# Written task:
Write out the lines below word for word, leaving out the pictures.

# Listed records:
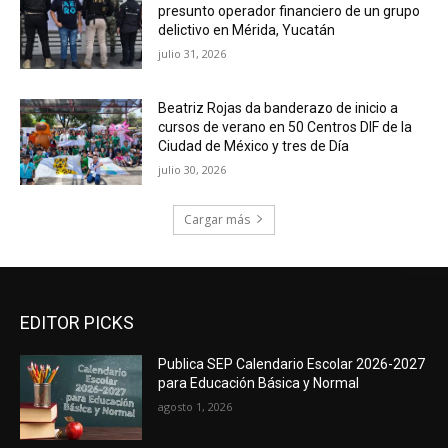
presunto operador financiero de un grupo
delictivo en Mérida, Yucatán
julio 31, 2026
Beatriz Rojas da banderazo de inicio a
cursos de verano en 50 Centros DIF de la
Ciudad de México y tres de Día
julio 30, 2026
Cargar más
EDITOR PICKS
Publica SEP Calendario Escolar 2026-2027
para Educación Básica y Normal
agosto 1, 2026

# Answer:
presunto operador financiero de un grupo
delictivo en Mérida, Yucatán
julio 31, 2026
Beatriz Rojas da banderazo de inicio a
cursos de verano en 50 Centros DIF de la
Ciudad de México y tres de Día
julio 30, 2026
Cargar más
EDITOR PICKS
Publica SEP Calendario Escolar 2026-2027
para Educación Básica y Normal
agosto 1, 2026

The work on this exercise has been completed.